We had also used the bwplot function to make boxplots and histogram to make histograms from the mosaic package. They didn't provide many extra features over the standard boxplot and hist functions from base R for our purposes and bwplot replaced the median with a dot that was confusing to explain. So we went back to using boxplot and hist. I added beanplots that add density curves to stripcharts and display the group means - all of which making shape and mean comparisons possible for multi-group problems and allowing a view of the original observations. In an update beanplot added a default option to log-transform the responses if non-normality was detected that I don't really like - partially because I have never liked tests for normality. And I think the jitter option should be the default because stacking tied observations can make it hard to see the mean values, especially in black and white.

We also dropped the do() function mosaic and are trying to teach the for-loop that underlies repeatedly applying functions.
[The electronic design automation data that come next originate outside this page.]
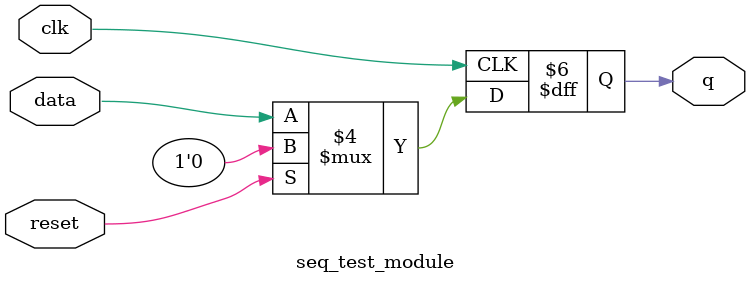
<source format=v>
module seq_test_module (data, clk, reset, q);
  input data, clk, reset;
  output q;
  reg q;

  always @ (posedge clk)
  begin
    if(reset == 1)
      q <= 0;
    else
      q <= data;
  end
endmodule

</source>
This method actually seems simpler than using the do function because the do function added an extra label that we can avoid in directly filling our own vector of results of interest.

I did remove cor.test from the functions used but added in using the cor() function interface that mosaic has built that allows formula specifications of correlations.

The other changes are a general change that I am trying to make in how I talk about "statistically significant" results. This a vague and loaded term and I attempted to remove that term and focus on "strength of evidence" interpretations. This will require another round of writing at some to fully implement, but I started the move.

I have found the following benefits of having my own book for the course I supervise. The instructors (typically graduate students with MS students often only getting to teach it once or twice) are all on the same page with material to cover - and the students are too. I can make changes as R changes. This can be as simple a code interfaces changing or like the integration of beanplots which is a relatively new package in R. It also allows me to change the book as I change. It is surprising that after 20 years of doing statistics how much I continue to evolve as a statistician. I am sure I am now losing and re-learning things I used to know, but I am enjoying the changes that have come with moving to focusing on quantifying evidence instead of just saying that anything with a small p-value is significant.